犬のお腹にガスを溜めてしまうものとは?

· 2018年7月7日

犬のおなら自体は重要な事ではないかもしれませんが、もしかすると深刻な問題を指し示す兆候かもしれません。症状としては人間と似ており、腸の調子が悪くなったり、不快な匂いを出すなどです。

最悪の場合、ガスは致命的な病気である胃捻転のサインかもしれません。そうでなくとも、通常胃腸にガスが溜まる事で犬は不快な気持ちになります。専門家によると、通常動物は口と肛門を通じてガスを放出することができるそうですが、それでも悪化すれば腹部が膨張し、けいれんや胃捻転に発展する危険性もあります。

ガスが発生するワケ

食べ物を見つめる犬

ほとんどの場合、食事や何らかの病気、日常生活の仕方などによって犬の中にガスが溜まっていきます。

中にはゆっくり、じっくりと消化されねばならない食べ物もあり、つまりこういう食べ物は胃の中により長く残り続けることになります。
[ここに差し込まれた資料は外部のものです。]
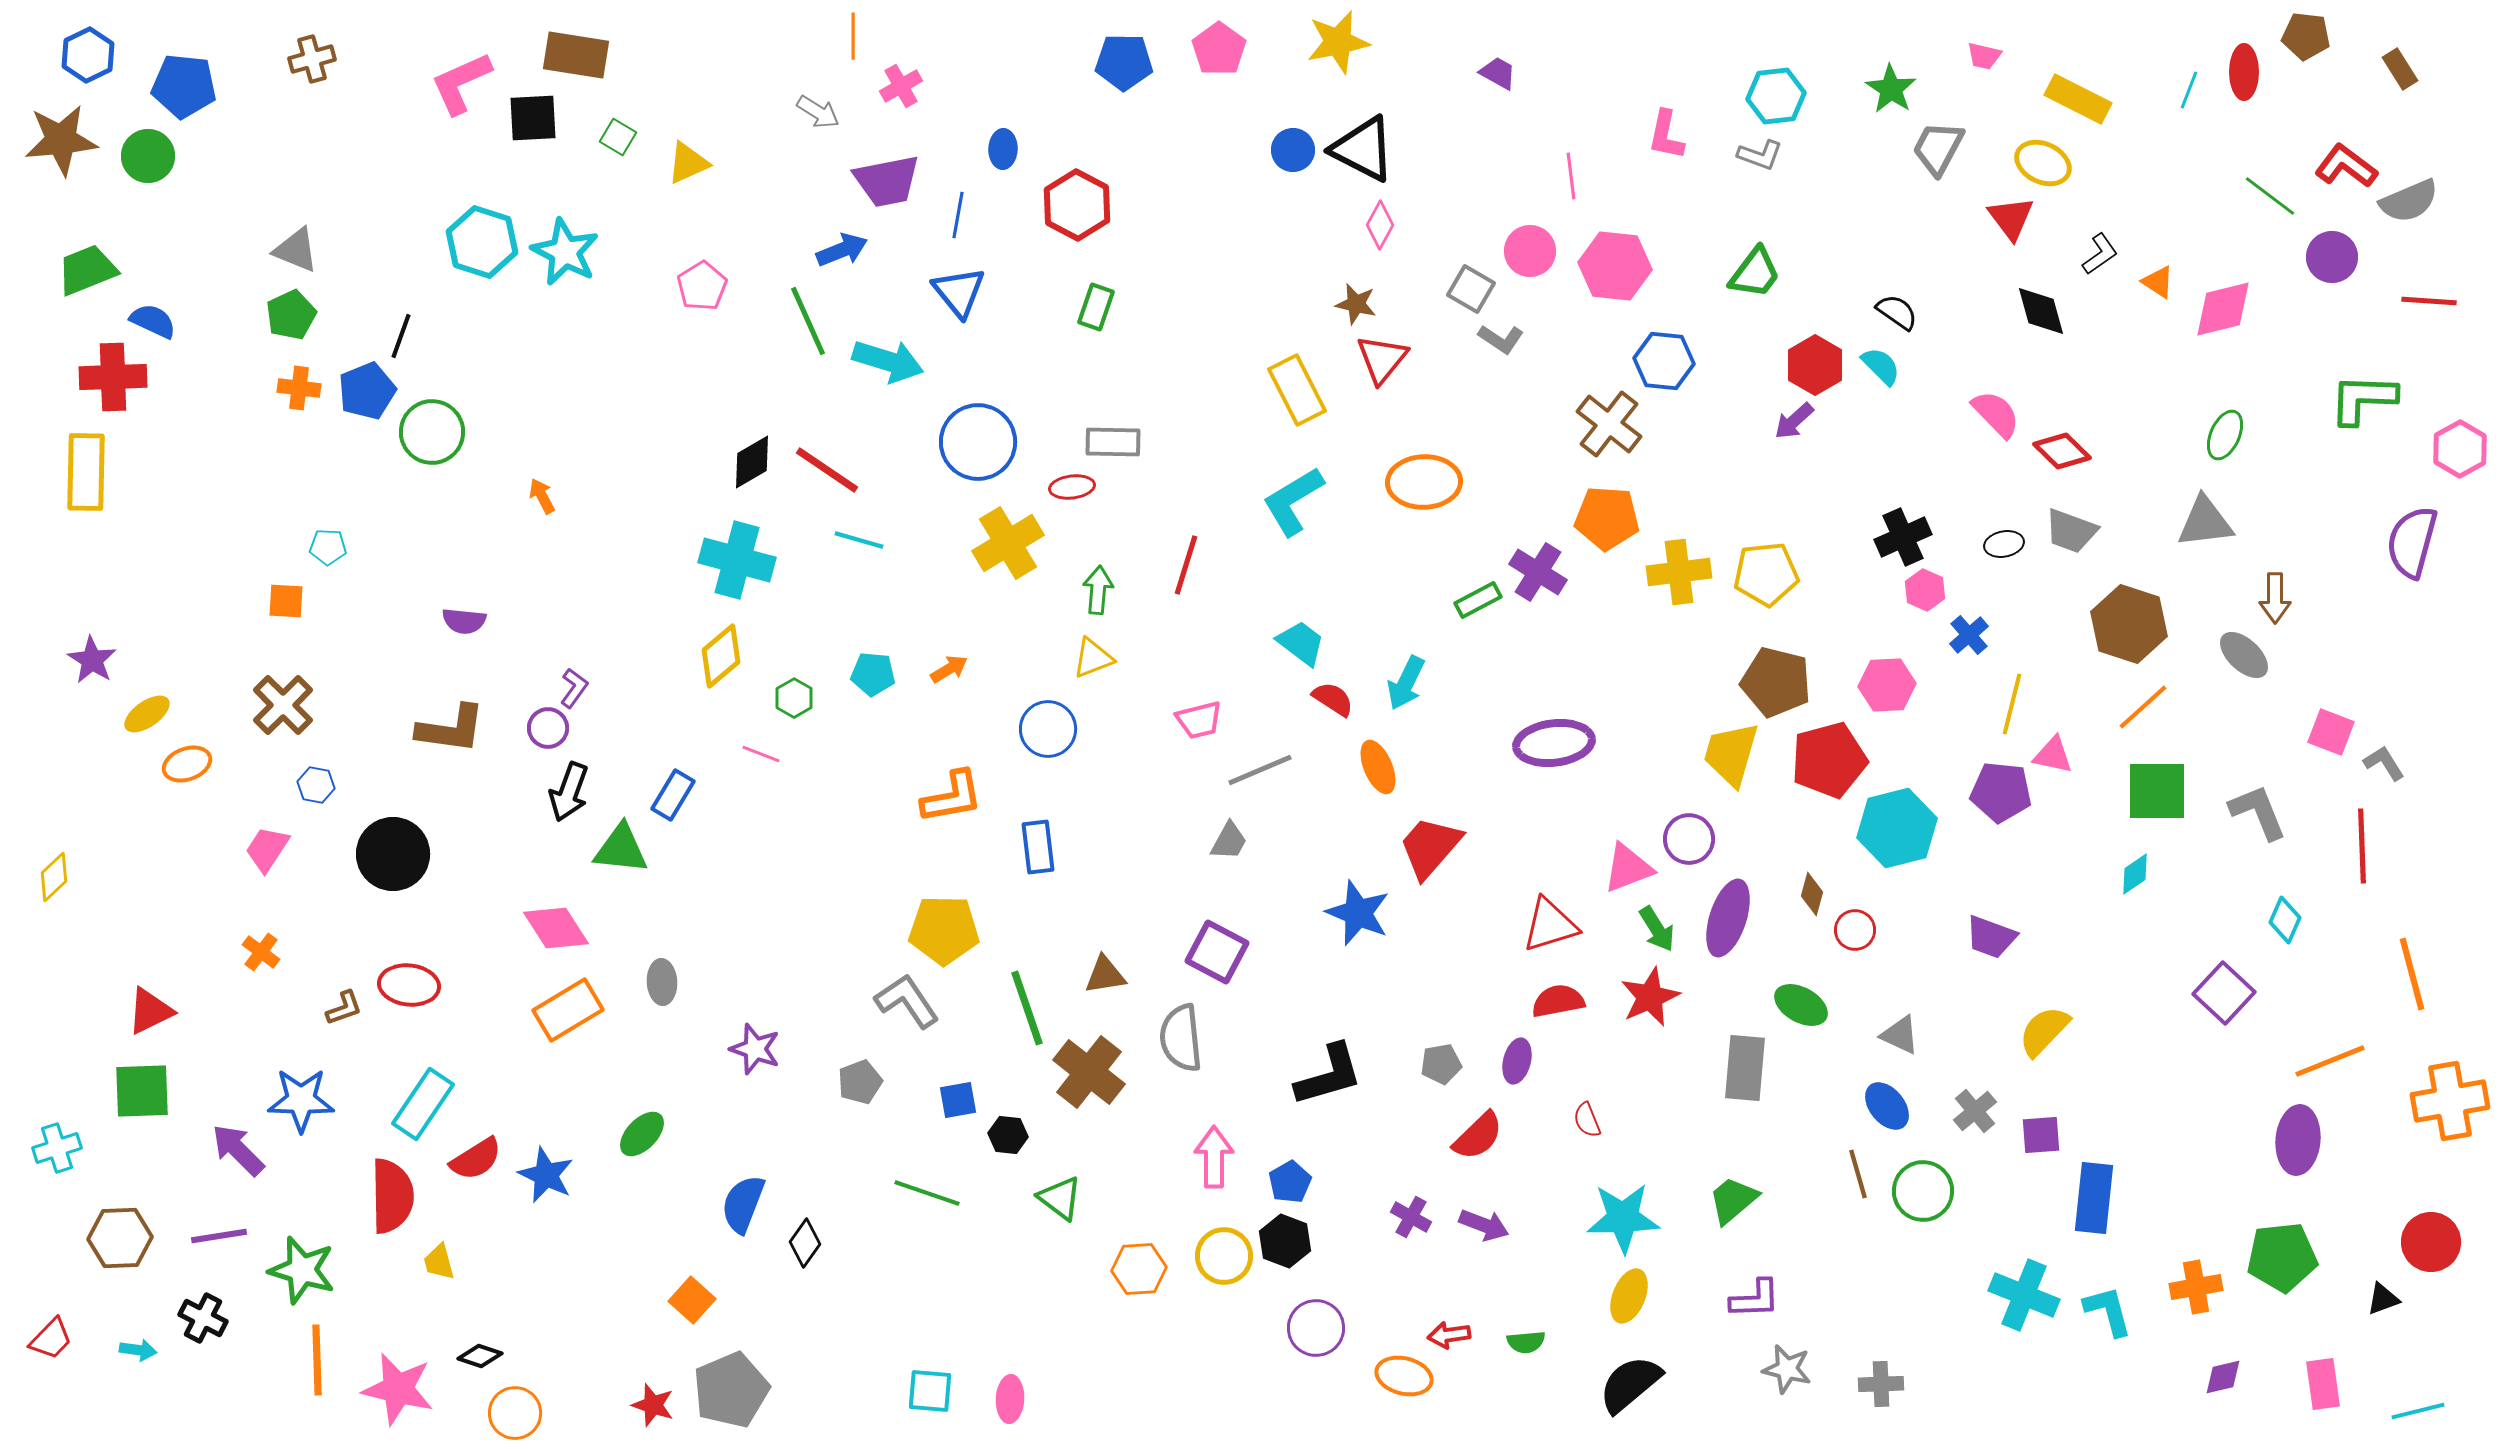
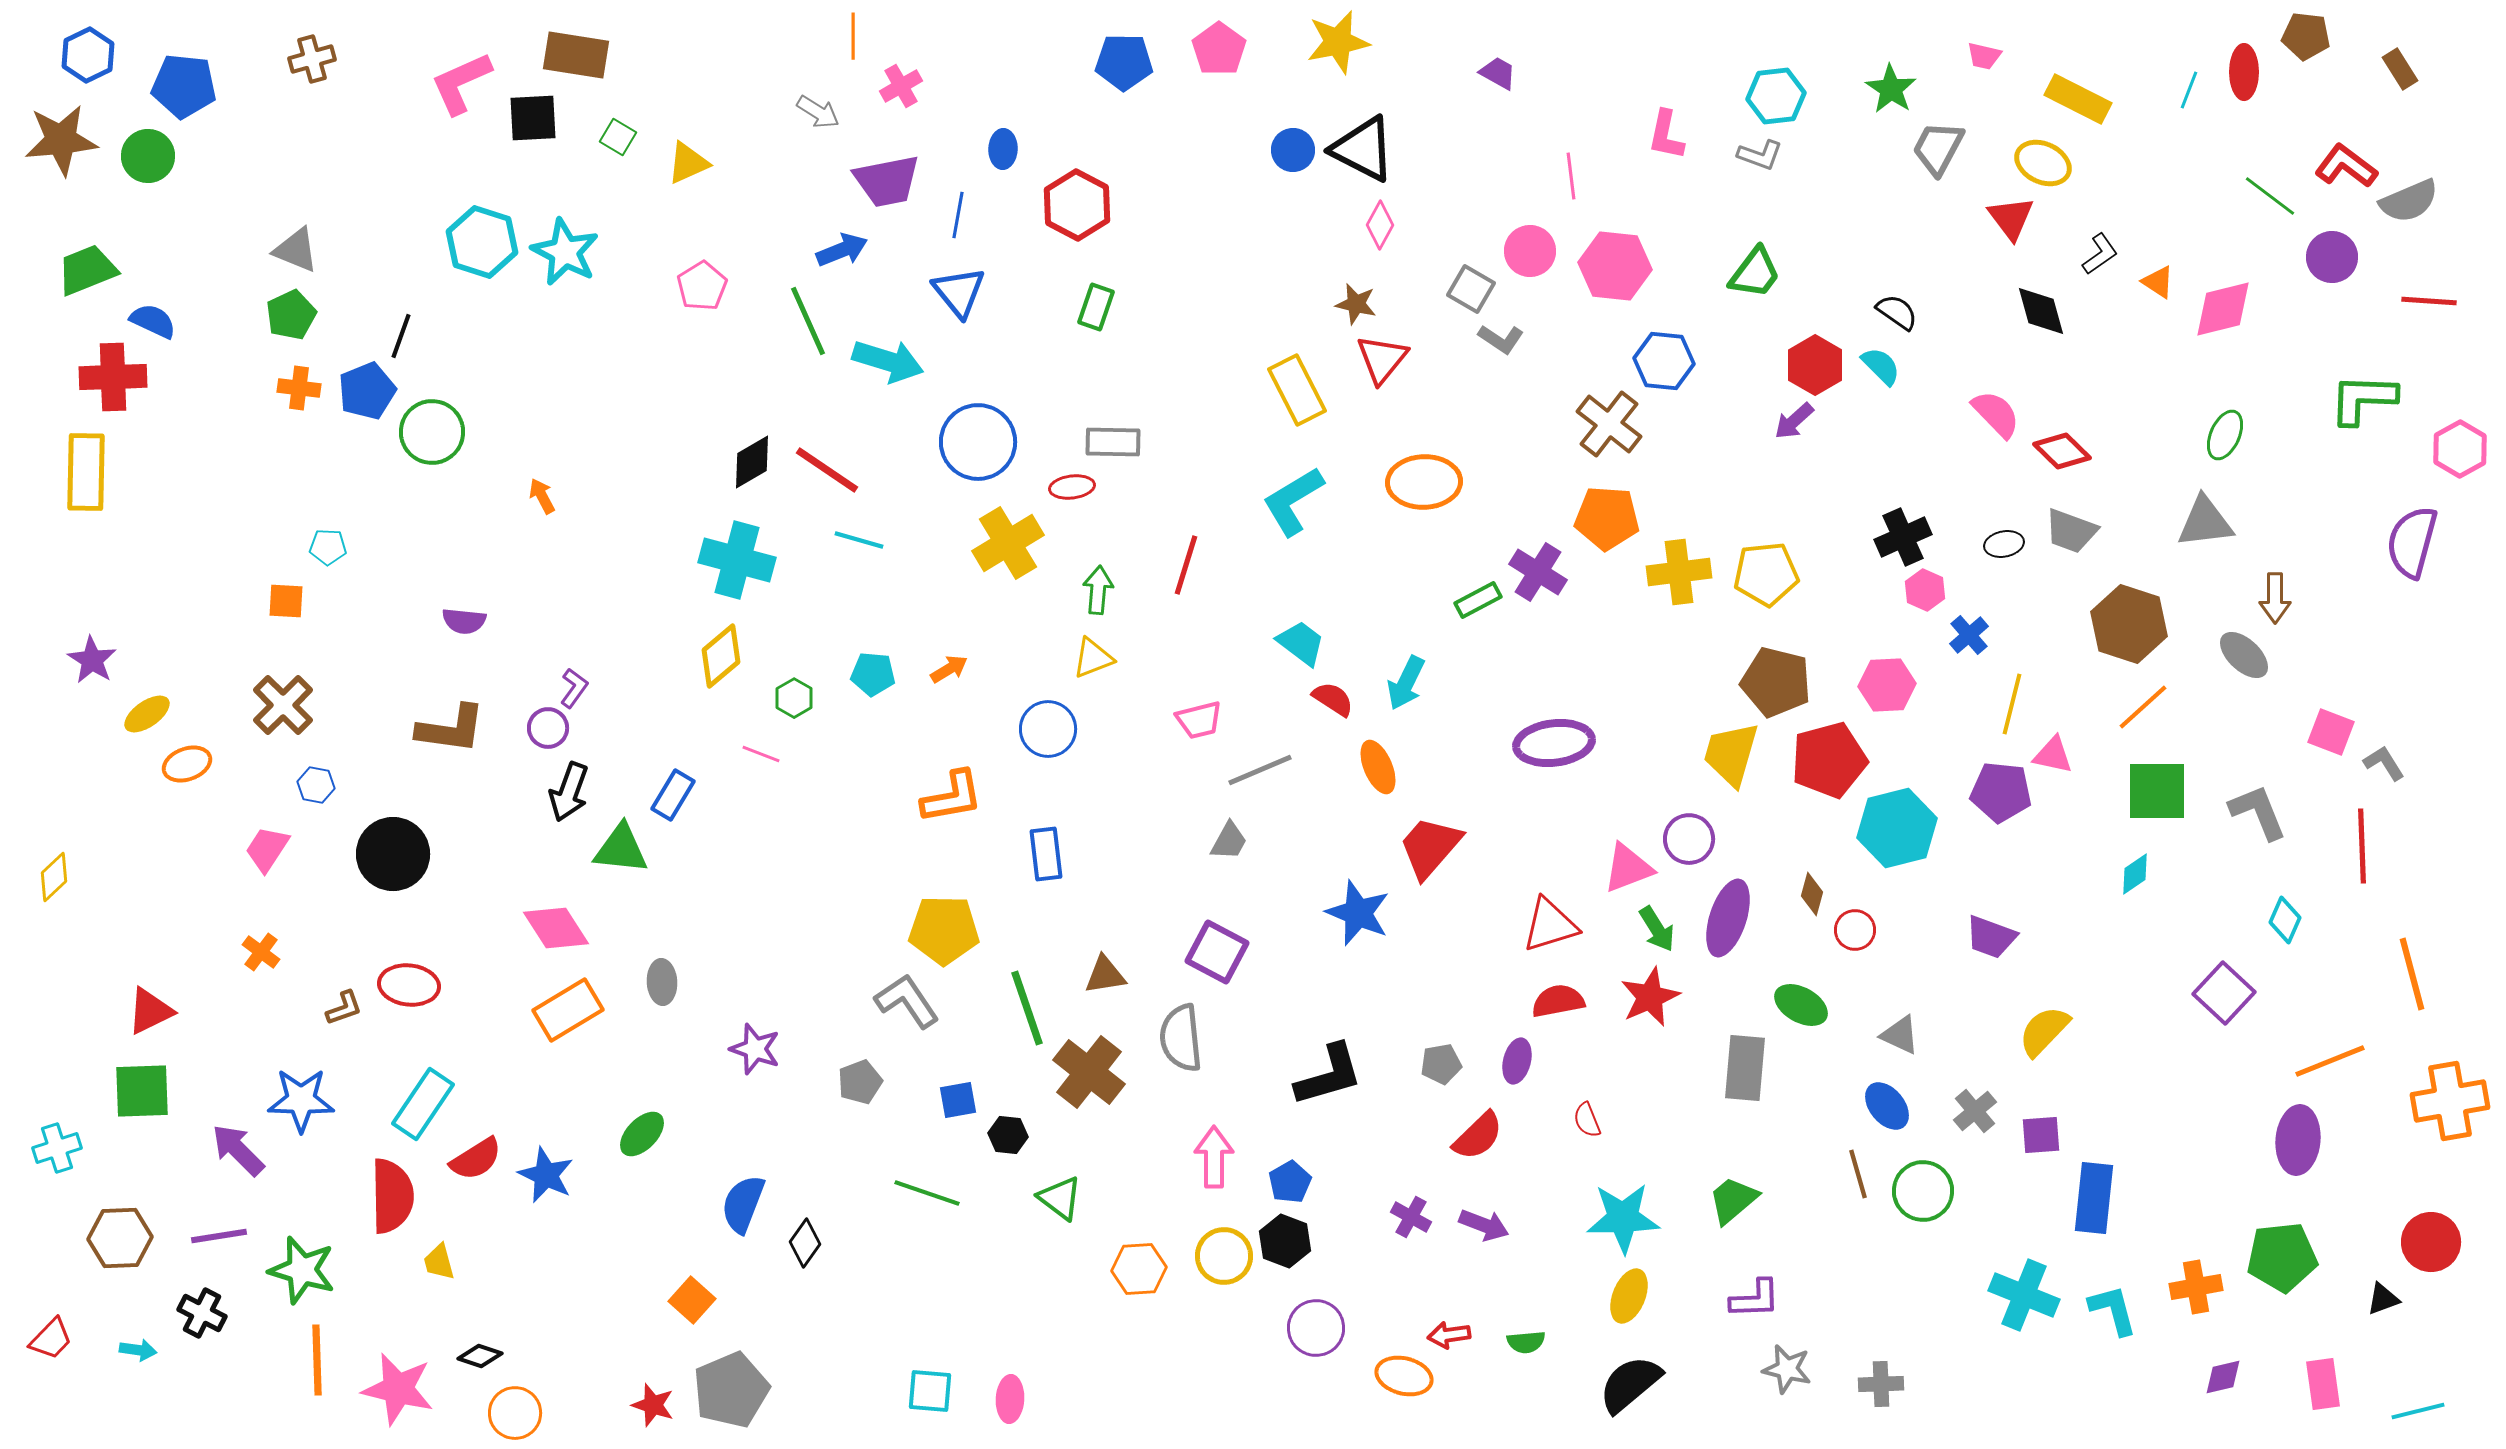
blue rectangle at (1038, 847): moved 8 px right, 7 px down
cyan L-shape at (2108, 1311): moved 5 px right, 1 px up
black cross at (203, 1318): moved 1 px left, 5 px up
そしてこれが犬のお腹の中にガスを生み出します。例えば野菜や炭水化物、食物繊維は犬にとってはガスを多く生み出す原因となり得ます。

また人間と同様、中には早食いをしてしまう犬もいます。彼らは食事と一緒にたくさんの空気を飲み込んでいるので、胃腸の中にガスを溜めやすい傾向にあるのです。そして特に子犬やパグ鼻の犬はこの問題に要注意です。例えば、ブルドッグはあまり食べ物を噛まずに飲み込んでしまう傾向にありますので、お腹にガスを溜めやすいと考えられています。

病気が原因のガス

心臓や肺の病気は、たくさんのガスを生み出すリスクを内包しています。

他にも、日常生活の送り方、特に老犬のそれに関してはガスのリスクとして大きな要因となっています。なのでそういった犬たちには特に、食後や食前を避けて日頃から運動をさせるのがオススメです。

犬のガスを抑制する方法

犬がガスを溜めるのを予防する方法もあります。そして、それには栄養が大きく関わってきます。質の低い食事をとっている犬はガスを溜めやすい傾向にありますので、良い品質のドッグフードを与えて、消化を促してあげることはとても重要です。

「高品質(High-end)」と書かれたドッグフードはその質が保証されており、また消化に良いのも特徴です。どうしても早食いをしてしまいがちな犬(特に子犬)に関しては、食べ物の摂取量を調整できるボウルなどを用いるのも良いでしょう。こうすることで、ワンちゃんの食べ過ぎを防ぐことができます。

また、パグ鼻の犬や短頭の犬の為に彼ら専用の食べ物も売られており、通常それらは特殊な大きさと形に作られています。これによって、ワンちゃんはよく噛む事を余儀なくされ、結果的に空気を大量に飲み込んでしまうのを防いでくれます。

もし腸に住む寄生虫や呼吸器系の病気、肝臓の病気など、ガスの生成の原因となり得る病気に愛犬が苛まれているなら、ガスを止めるためにはそれ相応の特別な治療を受ける必要があります。

ガスがもたらす結果

ガスが愛犬にもたらす症状というのは、その進行度によってそれぞれです。口や肛門からガスを出す回数が増えるだけでなく、減量や嘔吐、下痢などが伴うこともあります。

そして最悪の場合では、けいれんや腹痛、腹部の膨張(鼓腸)によって死に至る可能性もあります。

また、通常ガスが溜まった状態の犬は無気力状態、鬱、食欲不振などに陥ります。そしてこのような不快な状態が続くと、床にへばりついて下の2つのような方法で気持ちを和らげようとします。一つはお腹を床に擦り付けて冷やそうとする。そしてもう一つは前足を床につけながら後ろ足を上にあげるモハメダン(Mohammedan)と呼ばれる変な態勢を取ることもあります。

散歩中の犬

ガイドライン

  • 消化機能に負荷がかかる食べ物を与えないようにしましょう。負荷のかかる食品の例としては、ブロッコリー、豆類、牛乳やチーズといった乳糖が含まれる商品などが挙げられます。
  • ここまで見てきた通り、ドッグフードは良い品質のものを用いましょう。高品質な商品は確かに値が張りますが、消化に良い食材がたくさん用いられています。
  • 残飯処理に注意する。人間の食べ物の中にも、犬にとって良いものは存在しています。しかし、加工食品や糖分が含まれるスナックなどは愛犬のお腹を壊し、ガスの原因になります。
  • 液体の食べ物を用いれば、愛犬の早食いを抑止することができます。
  • 1日2食が理想の食習慣と言われています。